To test the performance we did a simple test: two objects have been parsed to a GraphQL query a million times on a developer’s computer (2015 MacBook Pro). The first object is very simple and has 10 fields without any nesting, but with a search field. This object has been chosen as it represents very simple calls, where you request a simple object with a certain ID from a service. It is comparable to the “human” object example that has been used throughout this blog, but with some additional fields. The second object has three layers of nesting and the total amount of fields in the query will be 10 times higher, so 100. This object represents a more extensive data call. The parse time and the relation between the two parsing times are interesting metrics, and they can give us trust (or distrust) in our solution.

Simple 10 field object
Big 100 field object
2577 ms
24395 ms

In the table the time to parse the model one million times is displayed. We can draw two conclusions from this data:

  • The ratio between the two is a factor 9.5 while the amount of fields is a factor 10. This means that the growth of the parsing time is a bit less than linear to the growth of the amount of fields. We do not really need to worry when our model grows.
  • The time of parsing the big 100 field object takes about 25 microseconds on a developers computer. This is maybe not exactly the time it would take on the node the code runs on, but it indicates it will be done quite fast and the time is probably negligible compared to the actual API call to the service.

Encouraged by these findings, we chose to test this in an acceptance, and later in a production environment. The costs of the model parsing was not really noticeable. If it would have been a problem the compilation of the model can be moved to build time, generating a template where only the search parameters need to be added on runtime. This is a nice possibility for the future, but for now there is no need for it.

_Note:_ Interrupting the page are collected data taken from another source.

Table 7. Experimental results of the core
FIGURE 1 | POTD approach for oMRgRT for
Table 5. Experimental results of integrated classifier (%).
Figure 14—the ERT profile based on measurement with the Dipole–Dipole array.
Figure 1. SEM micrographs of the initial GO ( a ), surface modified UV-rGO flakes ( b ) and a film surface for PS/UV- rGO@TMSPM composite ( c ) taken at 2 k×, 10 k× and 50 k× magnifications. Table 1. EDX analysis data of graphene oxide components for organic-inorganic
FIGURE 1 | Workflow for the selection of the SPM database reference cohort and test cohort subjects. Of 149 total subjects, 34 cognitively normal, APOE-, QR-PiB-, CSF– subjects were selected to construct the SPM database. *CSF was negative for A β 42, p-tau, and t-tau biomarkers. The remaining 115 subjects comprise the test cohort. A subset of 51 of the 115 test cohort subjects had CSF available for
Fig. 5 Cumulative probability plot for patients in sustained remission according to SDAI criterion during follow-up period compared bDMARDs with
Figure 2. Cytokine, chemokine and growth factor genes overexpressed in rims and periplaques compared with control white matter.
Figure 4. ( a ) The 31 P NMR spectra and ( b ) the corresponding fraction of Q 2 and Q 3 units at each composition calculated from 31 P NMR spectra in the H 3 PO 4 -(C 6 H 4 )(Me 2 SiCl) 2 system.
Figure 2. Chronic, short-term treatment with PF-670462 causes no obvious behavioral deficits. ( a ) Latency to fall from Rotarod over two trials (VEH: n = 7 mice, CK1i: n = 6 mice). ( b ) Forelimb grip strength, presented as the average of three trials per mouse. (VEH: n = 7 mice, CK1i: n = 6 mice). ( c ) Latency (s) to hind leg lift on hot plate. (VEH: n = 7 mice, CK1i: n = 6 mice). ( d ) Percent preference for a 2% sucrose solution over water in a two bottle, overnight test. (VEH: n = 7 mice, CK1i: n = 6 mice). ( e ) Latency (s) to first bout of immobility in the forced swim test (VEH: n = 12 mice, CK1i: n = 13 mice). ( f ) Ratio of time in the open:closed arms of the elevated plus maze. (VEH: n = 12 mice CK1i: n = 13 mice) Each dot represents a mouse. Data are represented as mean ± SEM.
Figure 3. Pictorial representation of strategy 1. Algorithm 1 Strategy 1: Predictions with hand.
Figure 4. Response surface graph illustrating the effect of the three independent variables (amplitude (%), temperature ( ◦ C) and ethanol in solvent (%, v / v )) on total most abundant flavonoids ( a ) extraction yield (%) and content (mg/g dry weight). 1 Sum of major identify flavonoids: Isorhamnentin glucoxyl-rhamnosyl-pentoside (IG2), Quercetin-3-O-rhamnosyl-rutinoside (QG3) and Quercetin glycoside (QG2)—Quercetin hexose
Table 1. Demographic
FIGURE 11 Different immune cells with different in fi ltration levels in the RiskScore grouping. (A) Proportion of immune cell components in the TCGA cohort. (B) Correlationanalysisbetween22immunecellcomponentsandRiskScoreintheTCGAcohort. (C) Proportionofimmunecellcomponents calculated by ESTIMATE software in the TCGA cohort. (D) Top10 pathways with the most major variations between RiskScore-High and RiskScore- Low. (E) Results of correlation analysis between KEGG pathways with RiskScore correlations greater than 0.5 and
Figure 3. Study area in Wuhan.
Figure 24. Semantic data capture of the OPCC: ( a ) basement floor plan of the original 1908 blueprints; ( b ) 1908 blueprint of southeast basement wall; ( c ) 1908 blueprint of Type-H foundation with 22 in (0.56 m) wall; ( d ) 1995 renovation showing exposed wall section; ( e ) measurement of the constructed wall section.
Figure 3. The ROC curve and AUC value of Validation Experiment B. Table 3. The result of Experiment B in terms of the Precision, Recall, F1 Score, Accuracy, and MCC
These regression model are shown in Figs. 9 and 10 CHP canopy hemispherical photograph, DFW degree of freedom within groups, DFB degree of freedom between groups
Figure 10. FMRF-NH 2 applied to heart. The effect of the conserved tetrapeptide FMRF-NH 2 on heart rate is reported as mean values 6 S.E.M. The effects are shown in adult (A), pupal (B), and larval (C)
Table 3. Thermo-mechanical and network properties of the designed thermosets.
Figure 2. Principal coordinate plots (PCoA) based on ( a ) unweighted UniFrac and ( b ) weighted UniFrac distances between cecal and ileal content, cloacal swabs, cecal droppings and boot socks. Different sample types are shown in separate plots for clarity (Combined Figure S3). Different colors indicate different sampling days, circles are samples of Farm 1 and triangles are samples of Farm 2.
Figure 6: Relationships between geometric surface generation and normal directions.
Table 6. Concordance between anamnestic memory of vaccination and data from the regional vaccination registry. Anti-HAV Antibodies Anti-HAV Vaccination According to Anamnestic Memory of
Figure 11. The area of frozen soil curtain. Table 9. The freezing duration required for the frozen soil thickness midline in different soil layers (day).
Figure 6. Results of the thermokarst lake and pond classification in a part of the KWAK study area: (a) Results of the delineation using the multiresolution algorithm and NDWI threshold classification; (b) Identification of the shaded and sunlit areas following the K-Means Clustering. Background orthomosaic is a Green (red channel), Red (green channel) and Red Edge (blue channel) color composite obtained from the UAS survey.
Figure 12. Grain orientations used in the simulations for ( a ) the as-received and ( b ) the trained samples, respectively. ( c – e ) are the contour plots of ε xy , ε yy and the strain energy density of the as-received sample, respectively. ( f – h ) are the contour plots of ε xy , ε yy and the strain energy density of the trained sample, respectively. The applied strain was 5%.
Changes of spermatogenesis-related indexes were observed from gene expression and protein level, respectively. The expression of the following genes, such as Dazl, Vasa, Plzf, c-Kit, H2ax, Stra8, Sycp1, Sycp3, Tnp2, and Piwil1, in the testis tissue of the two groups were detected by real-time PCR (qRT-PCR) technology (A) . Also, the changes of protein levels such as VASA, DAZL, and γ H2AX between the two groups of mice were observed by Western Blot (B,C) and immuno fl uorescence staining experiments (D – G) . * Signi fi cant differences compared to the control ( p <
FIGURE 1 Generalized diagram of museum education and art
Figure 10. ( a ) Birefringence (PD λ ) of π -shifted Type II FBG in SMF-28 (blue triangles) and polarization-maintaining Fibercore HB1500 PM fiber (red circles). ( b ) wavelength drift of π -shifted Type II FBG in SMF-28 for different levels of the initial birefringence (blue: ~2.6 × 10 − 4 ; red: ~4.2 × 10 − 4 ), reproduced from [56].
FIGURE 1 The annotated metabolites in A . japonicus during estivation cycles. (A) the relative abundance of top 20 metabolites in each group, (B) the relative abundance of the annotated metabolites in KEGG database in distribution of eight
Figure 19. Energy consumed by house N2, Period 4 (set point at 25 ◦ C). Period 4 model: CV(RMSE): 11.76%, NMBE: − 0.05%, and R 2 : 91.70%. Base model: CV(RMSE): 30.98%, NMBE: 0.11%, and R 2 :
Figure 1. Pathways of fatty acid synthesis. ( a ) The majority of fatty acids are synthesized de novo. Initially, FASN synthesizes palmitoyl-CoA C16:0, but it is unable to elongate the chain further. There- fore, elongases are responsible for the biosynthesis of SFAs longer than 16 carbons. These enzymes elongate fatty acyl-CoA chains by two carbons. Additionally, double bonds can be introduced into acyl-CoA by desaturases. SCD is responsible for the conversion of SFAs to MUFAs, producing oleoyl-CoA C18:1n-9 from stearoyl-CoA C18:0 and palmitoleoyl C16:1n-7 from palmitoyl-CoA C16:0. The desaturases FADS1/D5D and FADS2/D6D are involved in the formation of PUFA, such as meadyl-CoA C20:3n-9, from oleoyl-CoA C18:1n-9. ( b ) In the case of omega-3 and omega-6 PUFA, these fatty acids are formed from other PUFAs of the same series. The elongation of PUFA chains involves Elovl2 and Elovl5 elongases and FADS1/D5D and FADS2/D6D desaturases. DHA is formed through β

While we were trying out GraphQL we encountered a small problem, but the proposed solution makes the lives of the developers a little easier again: the developers don’t need to worry about the syntax of the query and only one instead of two objects need to be maintained. With the use of annotations a Java model can be used to generate the GraphQL query, the result of this query will be mapped on the same object. By doing this, you have a single source of truth. This has as a result that adding or removing a field is very simple: you only have to do it on one place. You also don't have to worry about your GraphQL query anymore. This comes at a cost since reflection is expensive, but this was found to be negligible for our use case.